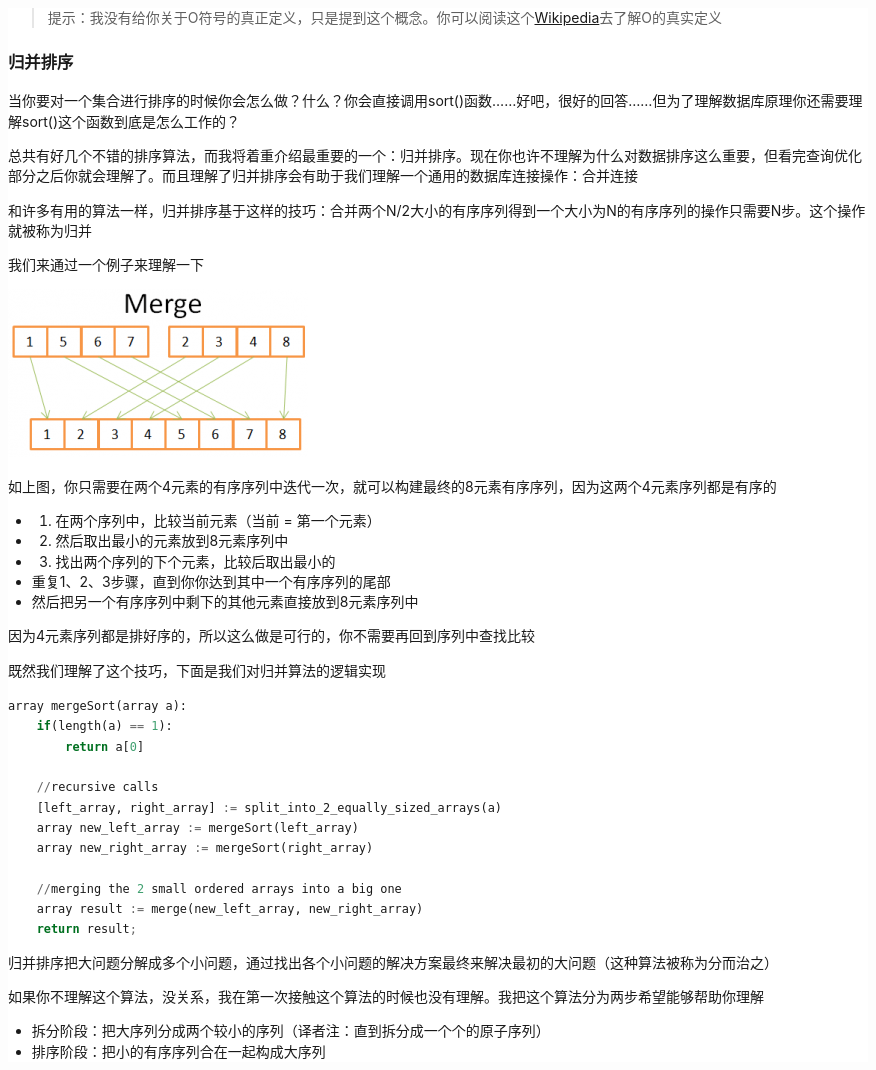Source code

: >提示：我没有给你关于O符号的真正定义，只是提到这个概念。你可以阅读这个[Wikipedia](https://en.wikipedia.org/wiki/Big_O_notation)去了解O的真实定义

### 归并排序

当你要对一个集合进行排序的时候你会怎么做？什么？你会直接调用sort()函数……好吧，很好的回答……但为了理解数据库原理你还需要理解sort()这个函数到底是怎么工作的？

总共有好几个不错的排序算法，而我将着重介绍最重要的一个：归并排序。现在你也许不理解为什么对数据排序这么重要，但看完查询优化部分之后你就会理解了。而且理解了归并排序会有助于我们理解一个通用的数据库连接操作：合并连接

和许多有用的算法一样，归并排序基于这样的技巧：合并两个N/2大小的有序序列得到一个大小为N的有序序列的操作只需要N步。这个操作就被称为归并

我们来通过一个例子来理解一下

![image](../media/image/2018-04-15/03.png)

如上图，你只需要在两个4元素的有序序列中迭代一次，就可以构建最终的8元素有序序列，因为这两个4元素序列都是有序的

* 1) 在两个序列中，比较当前元素（当前 = 第一个元素）
* 2) 然后取出最小的元素放到8元素序列中
* 3) 找出两个序列的下个元素，比较后取出最小的
* 重复1、2、3步骤，直到你你达到其中一个有序序列的尾部
* 然后把另一个有序序列中剩下的其他元素直接放到8元素序列中

因为4元素序列都是排好序的，所以这么做是可行的，你不需要再回到序列中查找比较

既然我们理解了这个技巧，下面是我们对归并算法的逻辑实现

```python
array mergeSort(array a):
    if(length(a) == 1):
        return a[0]
    
    //recursive calls
    [left_array, right_array] := split_into_2_equally_sized_arrays(a)
    array new_left_array := mergeSort(left_array)
    array new_right_array := mergeSort(right_array)

    //merging the 2 small ordered arrays into a big one
    array result := merge(new_left_array, new_right_array)
    return result;
```

归并排序把大问题分解成多个小问题，通过找出各个小问题的解决方案最终来解决最初的大问题（这种算法被称为分而治之）

如果你不理解这个算法，没关系，我在第一次接触这个算法的时候也没有理解。我把这个算法分为两步希望能够帮助你理解

* 拆分阶段：把大序列分成两个较小的序列（译者注：直到拆分成一个个的原子序列）
* 排序阶段：把小的有序序列合在一起构成大序列
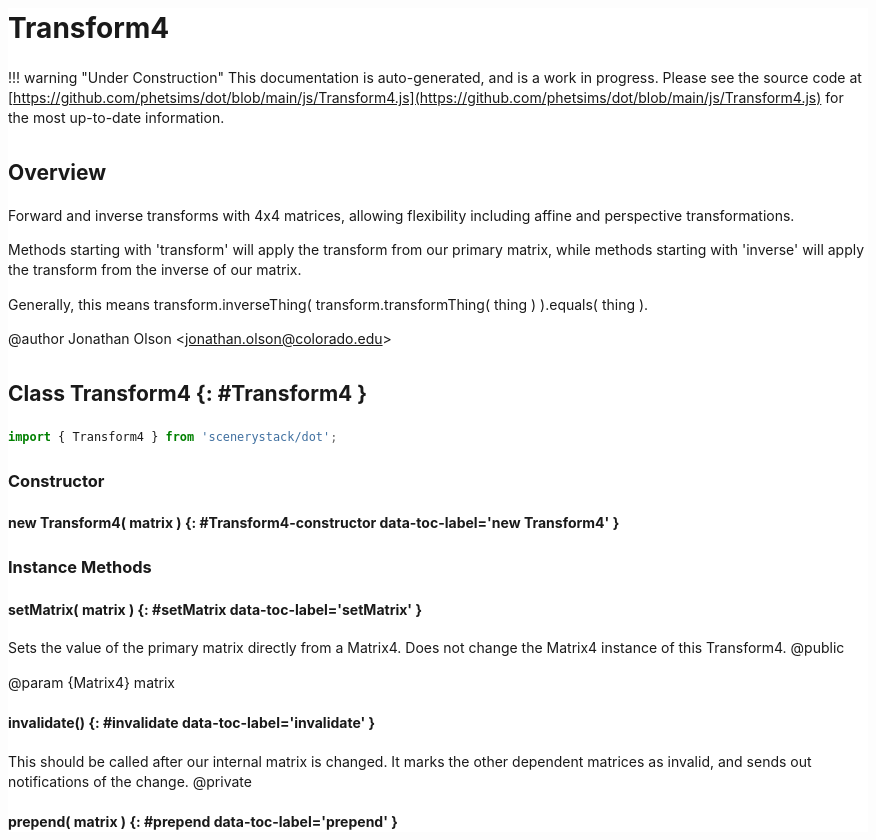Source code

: # Transform4

!!! warning "Under Construction"
    This documentation is auto-generated, and is a work in progress. Please see the source code at
    [https://github.com/phetsims/dot/blob/main/js/Transform4.js](https://github.com/phetsims/dot/blob/main/js/Transform4.js) for the most up-to-date information.

## Overview

Forward and inverse transforms with 4x4 matrices, allowing flexibility including affine and perspective transformations.

Methods starting with 'transform' will apply the transform from our
primary matrix, while methods starting with 'inverse' will apply the transform from the inverse of our matrix.

Generally, this means transform.inverseThing( transform.transformThing( thing ) ).equals( thing ).

@author Jonathan Olson &lt;jonathan.olson@colorado.edu&gt;

## Class Transform4 {: #Transform4 }


```js
import { Transform4 } from 'scenerystack/dot';
```
### Constructor

#### new Transform4( matrix ) {: #Transform4-constructor data-toc-label='new Transform4' }

### Instance Methods

#### setMatrix( matrix ) {: #setMatrix data-toc-label='setMatrix' }

Sets the value of the primary matrix directly from a Matrix4. Does not change the Matrix4 instance of this
Transform4.
@public

@param {Matrix4} matrix

#### invalidate() {: #invalidate data-toc-label='invalidate' }

This should be called after our internal matrix is changed. It marks the other dependent matrices as invalid,
and sends out notifications of the change.
@private

#### prepend( matrix ) {: #prepend data-toc-label='prepend' }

TASK ITEM: Match on "matrix" and report each line of the data above that has it.

SOLUTION TO THIS TASK:
primary matrix, while methods starting with 'inverse' will apply the transform from the inverse of our matrix.
#### new Transform4( matrix ) {: #Transform4-constructor data-toc-label='new Transform4' }
#### setMatrix( matrix ) {: #setMatrix data-toc-label='setMatrix' }
Sets the value of the primary matrix directly from a Matrix4. Does not change the Matrix4 instance of this
@param {Matrix4} matrix
This should be called after our internal matrix is changed. It marks the other dependent matrices as invalid,
#### prepend( matrix ) {: #prepend data-toc-label='prepend' }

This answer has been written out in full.